Reading passage:
++++++

LOS ANGELES - SEPTEMBER 22: Head coach Tom Flores of the Los Angeles Raiders and his crew stand on the side lines during the game against the San Francisco 49ers at the Los Angeles Memorial Coliseum on September 22, 1985 in Los Angeles, California. The 49ers won 34-10. (Photo by George Rose/Getty Images)
George Rose/Getty Images

Orlando Cepeda was inducted into the Baseball Hall of Fame in 1999, after a 15-year ride of voting futility that seemingly dead-ended him seven votes short of election. He lurched back and forth for the full 15 years between 1980 and 1994, and then the San Francisco Giants intervened with a full-bore marketing campaign that included a strong but not entirely supported suggestion that he was blackballed by the electorate because of a marijuana possession conviction in Puerto Rico. While there wasn’t much proof offered that voters had colluded to keep him out (the conviction happened in 1981; his vote total rose from 12.5 percent to 73.5 percent by 1994; baseball writers couldn’t conspire to agree on lunch), the Giants assembled a national marketing campaign on Cepeda’s behalf that was sufficient to get him inducted into the Hall through the Veterans Committee in 1999. It was to anyone’s knowledge the first time a marketing campaign had been introduced into the induction process, and it quite clearly worked. 

It probably should have, frankly; this is not an argument that Cepeda should not have been inducted, or that people should not have stumped for his induction. He is in, and the Hall is certainly not diminished to any measurable extent by his inclusion.

++++++

Supplied records:
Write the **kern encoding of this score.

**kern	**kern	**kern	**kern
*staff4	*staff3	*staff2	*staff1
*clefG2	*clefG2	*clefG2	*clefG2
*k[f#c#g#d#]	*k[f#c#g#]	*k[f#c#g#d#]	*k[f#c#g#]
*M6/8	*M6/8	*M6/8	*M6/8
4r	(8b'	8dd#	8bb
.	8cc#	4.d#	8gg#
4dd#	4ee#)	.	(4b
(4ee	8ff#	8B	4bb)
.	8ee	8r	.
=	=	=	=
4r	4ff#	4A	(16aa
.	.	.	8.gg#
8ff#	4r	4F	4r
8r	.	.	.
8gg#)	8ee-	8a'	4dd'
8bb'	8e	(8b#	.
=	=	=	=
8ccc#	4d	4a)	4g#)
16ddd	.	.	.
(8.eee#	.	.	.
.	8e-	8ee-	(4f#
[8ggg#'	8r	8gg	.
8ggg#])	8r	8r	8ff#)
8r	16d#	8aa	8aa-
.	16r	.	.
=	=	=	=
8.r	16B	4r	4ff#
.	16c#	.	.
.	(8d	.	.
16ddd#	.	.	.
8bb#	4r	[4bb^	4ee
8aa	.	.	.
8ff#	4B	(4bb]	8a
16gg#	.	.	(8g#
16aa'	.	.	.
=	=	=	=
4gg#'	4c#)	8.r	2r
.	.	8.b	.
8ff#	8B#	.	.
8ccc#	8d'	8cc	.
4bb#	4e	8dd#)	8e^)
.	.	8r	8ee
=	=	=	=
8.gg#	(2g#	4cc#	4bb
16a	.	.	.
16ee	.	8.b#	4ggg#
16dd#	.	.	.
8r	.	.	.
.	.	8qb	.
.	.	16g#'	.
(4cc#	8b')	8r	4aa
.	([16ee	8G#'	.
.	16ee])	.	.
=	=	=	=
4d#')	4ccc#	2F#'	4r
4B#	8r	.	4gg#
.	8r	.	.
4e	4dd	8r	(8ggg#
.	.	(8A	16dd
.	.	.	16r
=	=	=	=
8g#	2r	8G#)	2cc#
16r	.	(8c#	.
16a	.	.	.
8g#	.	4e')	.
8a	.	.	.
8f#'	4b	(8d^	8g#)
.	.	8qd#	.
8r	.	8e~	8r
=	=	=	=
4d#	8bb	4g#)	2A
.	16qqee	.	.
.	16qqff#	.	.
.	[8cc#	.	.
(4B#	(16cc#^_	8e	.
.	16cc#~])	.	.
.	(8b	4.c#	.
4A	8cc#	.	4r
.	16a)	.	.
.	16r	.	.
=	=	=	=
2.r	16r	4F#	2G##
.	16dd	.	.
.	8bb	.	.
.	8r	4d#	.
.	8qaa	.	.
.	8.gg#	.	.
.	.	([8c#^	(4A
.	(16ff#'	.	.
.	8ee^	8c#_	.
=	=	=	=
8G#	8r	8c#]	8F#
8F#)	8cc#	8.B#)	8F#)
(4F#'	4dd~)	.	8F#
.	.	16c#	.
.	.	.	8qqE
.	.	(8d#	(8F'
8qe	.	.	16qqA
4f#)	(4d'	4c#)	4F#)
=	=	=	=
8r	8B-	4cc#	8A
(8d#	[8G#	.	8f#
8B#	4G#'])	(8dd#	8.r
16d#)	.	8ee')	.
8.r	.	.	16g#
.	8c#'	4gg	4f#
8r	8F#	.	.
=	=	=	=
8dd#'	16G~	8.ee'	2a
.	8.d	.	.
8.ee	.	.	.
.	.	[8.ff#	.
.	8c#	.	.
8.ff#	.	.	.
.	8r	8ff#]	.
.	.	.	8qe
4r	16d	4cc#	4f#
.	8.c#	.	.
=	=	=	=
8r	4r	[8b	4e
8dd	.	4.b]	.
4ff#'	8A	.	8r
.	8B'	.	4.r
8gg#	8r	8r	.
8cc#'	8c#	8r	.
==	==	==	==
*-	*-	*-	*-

++++++

Instructions for the task: List every year that the text on Orlando Cepeda's Hall of Fame induction mentions, including the photo caption at the top. Answer from the text alone.

Result of the task: 1985, 1999, 1980, 1994, 1981